DOCUMENT PASSAGE:
The pure rationality of the Apollinian, which Nietzsche named a dream image, is an image that endures in spite of dissonant mythological associations, particularly of a Homeric kind.

Nietzsche here characterizes his Daybreak as a book of clear peace and calm: presenting the quiet demeanor of an animal "lying in the sun, round, happy, like a sea-beast sunning itself among rocks." (EH: Daybreak, 1) Nietzsche will confess that ultimately "it was I myself was that sea-beast." (Ibid.) Here, with the same metonymic resonance, we find another word for Nietzsche's claims that his writings are so many fish hooks.49

In this case, he speaks of his writing like Apollo's fisher's lance: "a spike with which I again draw something incomparable out of the depths: its entire skin trembles with tender shudders of recollection." (Ibid.) But who is speared, who does the spearing? One is almost compelled to imagine that as the author, as the wielder of pen or spear, Nietzsche considered himself on the terms of his youthful reflection as he writes in a Nachlass note from the Winter of 1880-81, "sly and joyous, like a lizard in the sun." [Schlau und fröhlich, wie eine Eidechse in der Sonne] (KSA 9, 388)50

Nietzsche had earlier compared the lizard with the convalescent in his introduction to Human All too Human: recalling the needfulness of all and every means of knowledge, spoken of as a "fish-hook," "which may not dispense with wickedness." This is the time when the convalescent truly convalesces, the moment of a turning that is recuperation. In this sense, this is a time that is grateful for the patience of the course of recovery and the small comforts of the same, as the convalescent comes to herself, as if for the first time: "Only now does he see himself and what surprises he experiences as he does so! What unprecedented shudders! What happiness even in the weariness, the old sickness, the relapses of the convalescent! How he loves to sit sadly still, to spin out patience, to lie in the sun!" Like a lizard, Nietzsche continues, "Who understands as he does the happiness that comes in winter, the spots of sunlight on the wall! They are the most grateful animals in the world, also the most modest! these convalescents and lizards again half turned towards life. . ." (HHi, Preface 5) Between externality and internality, the convalescent moderates his own return to health, like the poikilotherm, the ectothermic lizard, stilting to regulate its body temperature.

DATA EXCERPT:
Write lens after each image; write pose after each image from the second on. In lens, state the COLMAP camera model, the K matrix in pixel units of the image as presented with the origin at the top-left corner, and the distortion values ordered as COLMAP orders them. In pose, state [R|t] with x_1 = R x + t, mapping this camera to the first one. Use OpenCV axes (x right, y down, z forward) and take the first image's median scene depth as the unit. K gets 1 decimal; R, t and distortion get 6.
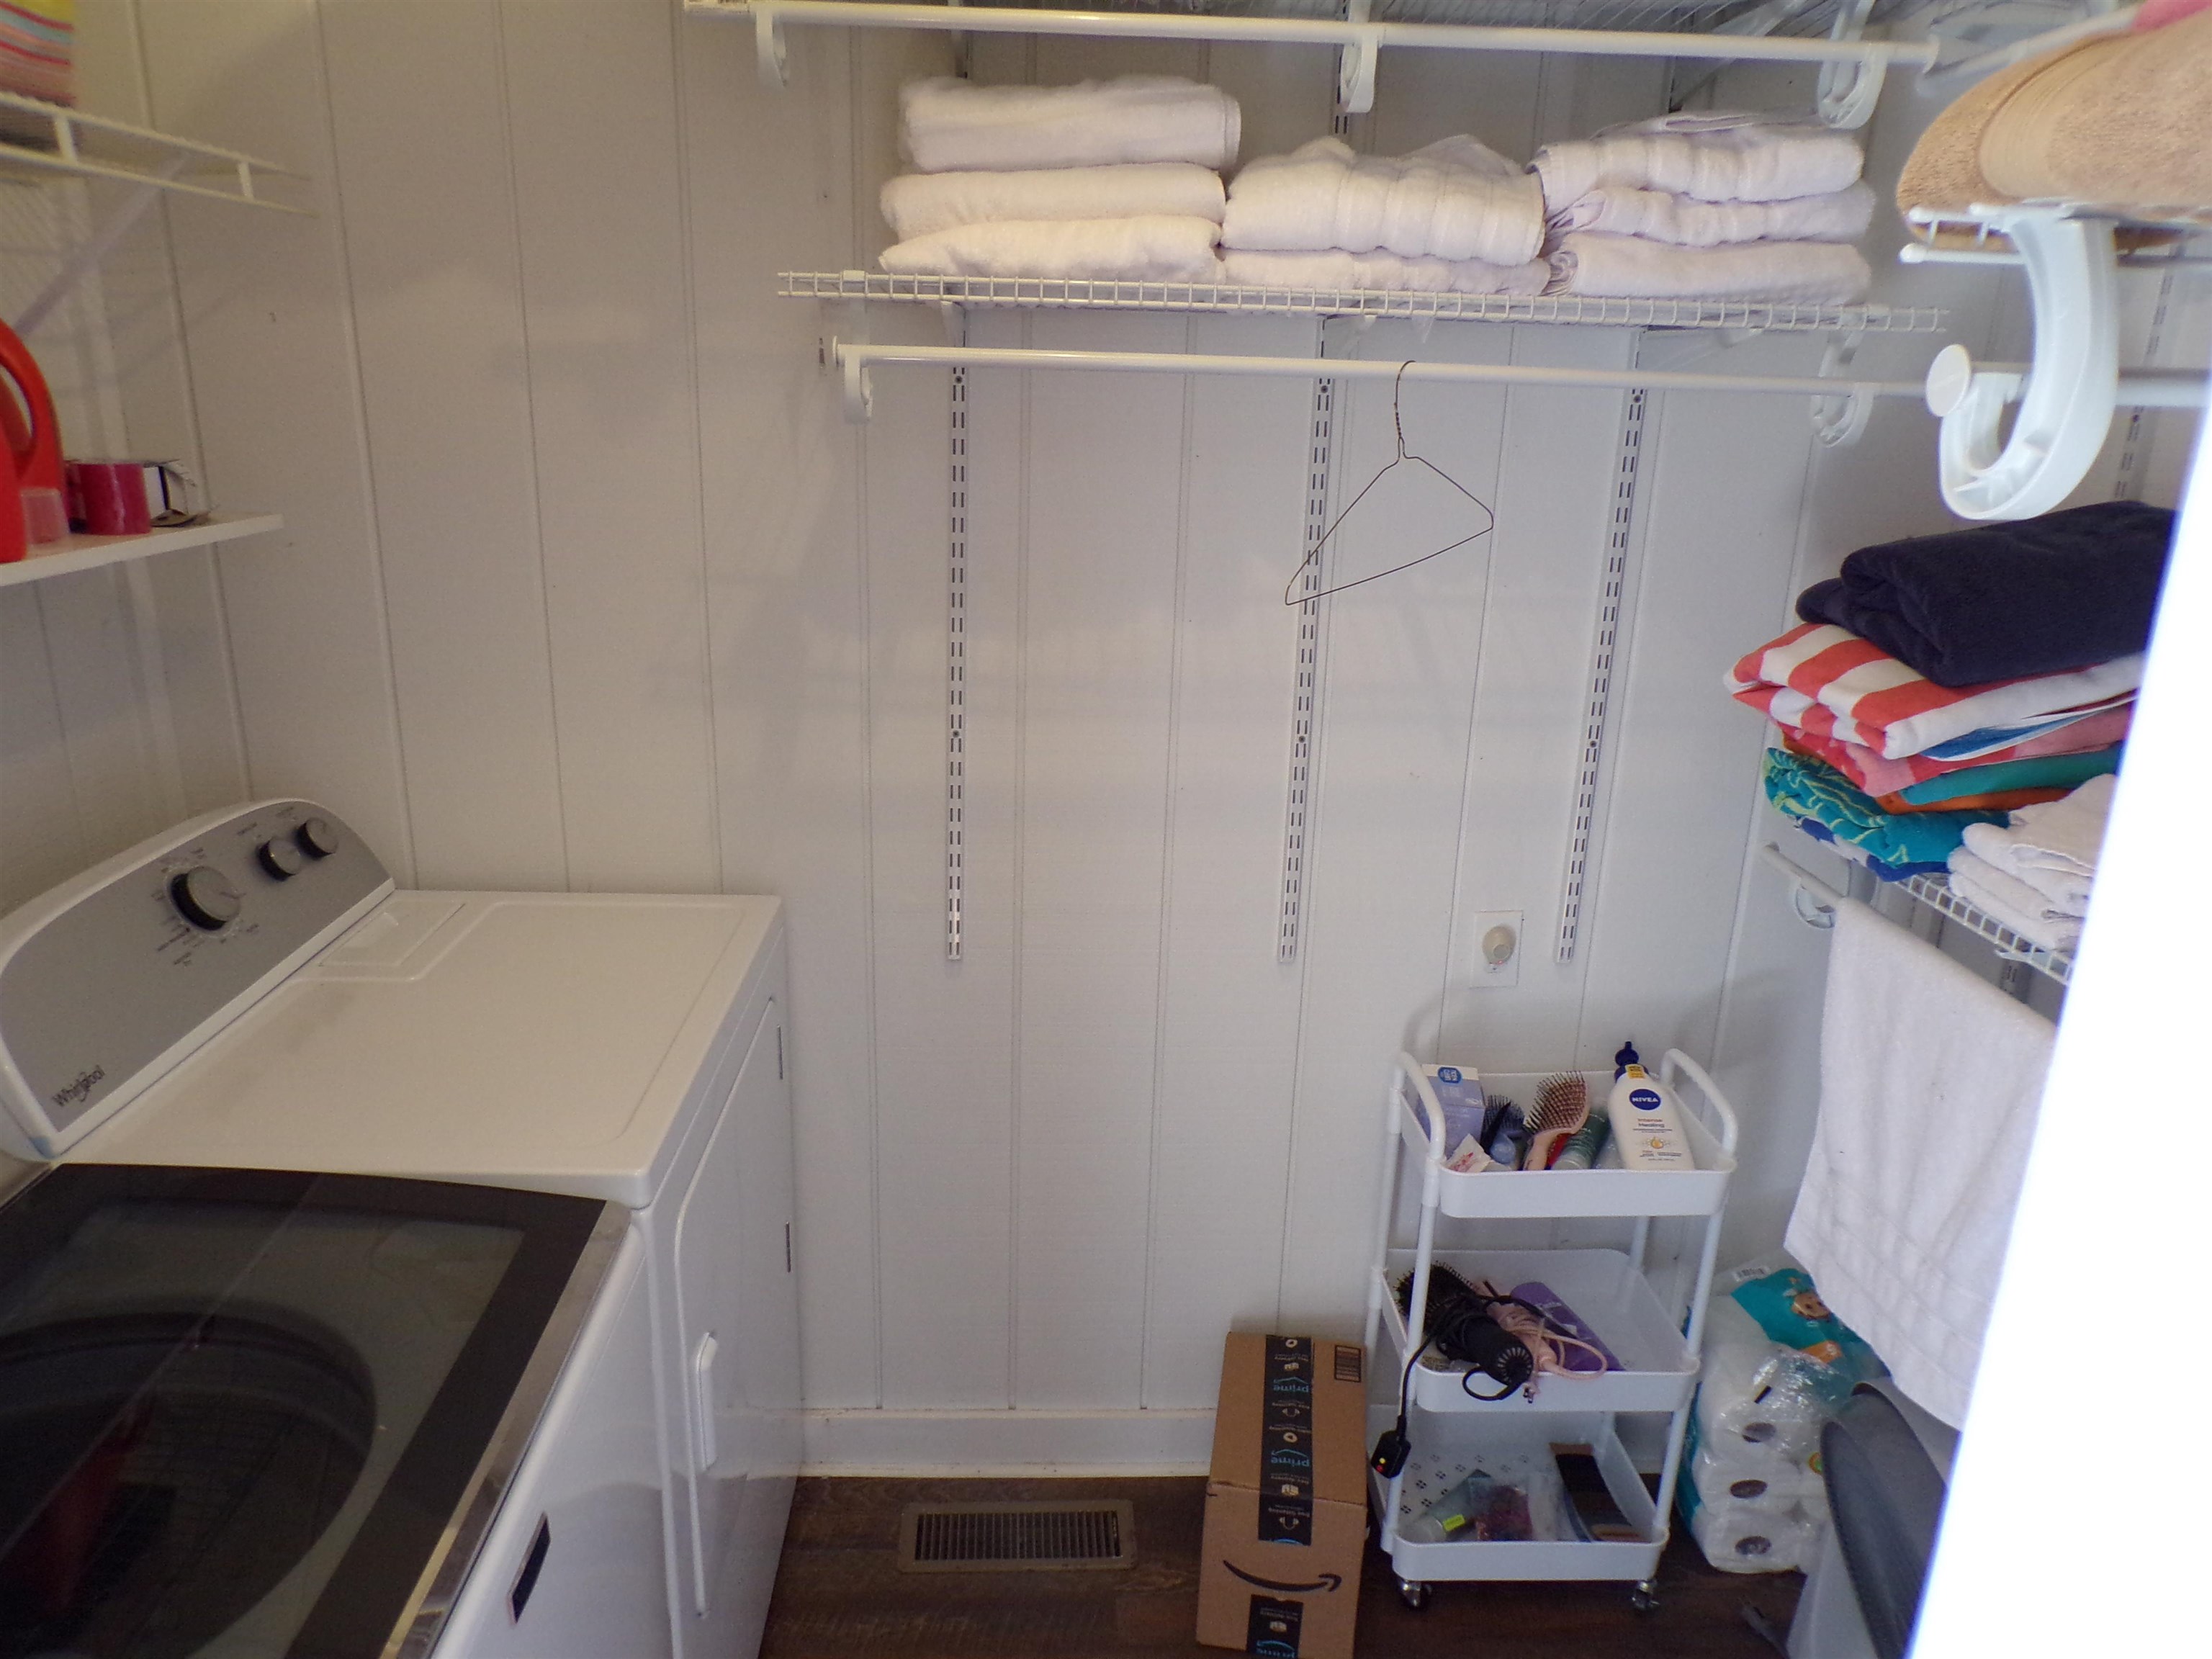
lens RADIAL K [[1520.2, 0, 1102.2], [0, 1520.2, 829.8], [0, 0, 1]] dist [-0.017891, 0.020711]
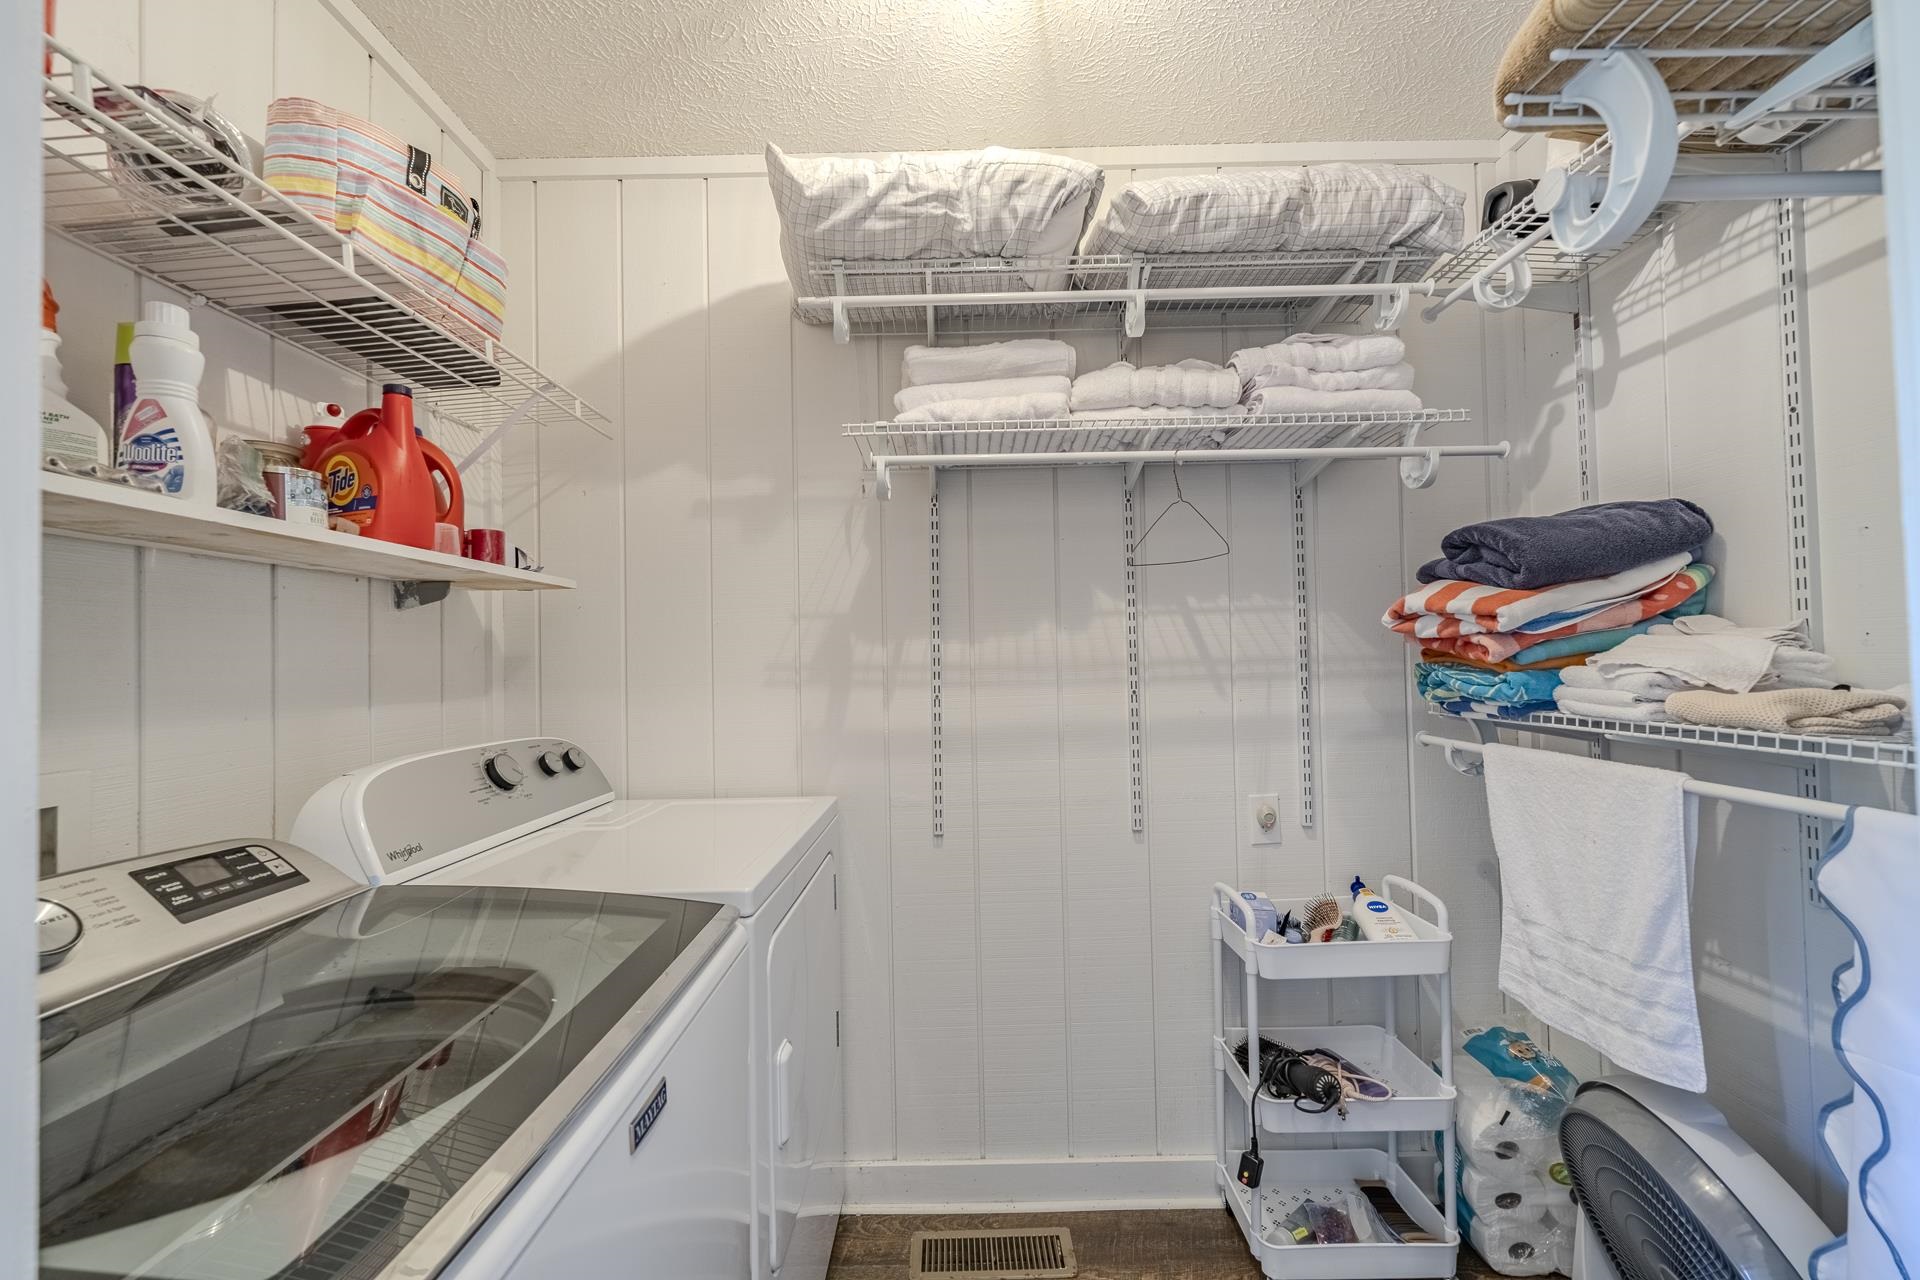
lens RADIAL K [[777.8, 0, 955.9], [0, 777.8, 641.0], [0, 0, 1]] dist [-0.001643, 0.001007]
pose [[0.997673, -0.051020, -0.045225, -0.029846], [0.033912, 0.946807, -0.320009, 0.164532], [0.059146, 0.317730, 0.946335, 0.124167]]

TASK:
Answer these questions from the Nietzsche passage:
(a) Which of his books does Nietzsche characterize as a book of clear peace and calm?
(b) According to the Nachlass note from the Winter of 1880-81, what is he "sly and joyous" like?
(c) Whom does the preface quotation call "the most grateful animals in the world"?

WORKED SOLUTION:
(a) Daybreak.
(b) A lizard in the sun.
(c) Convalescents and lizards.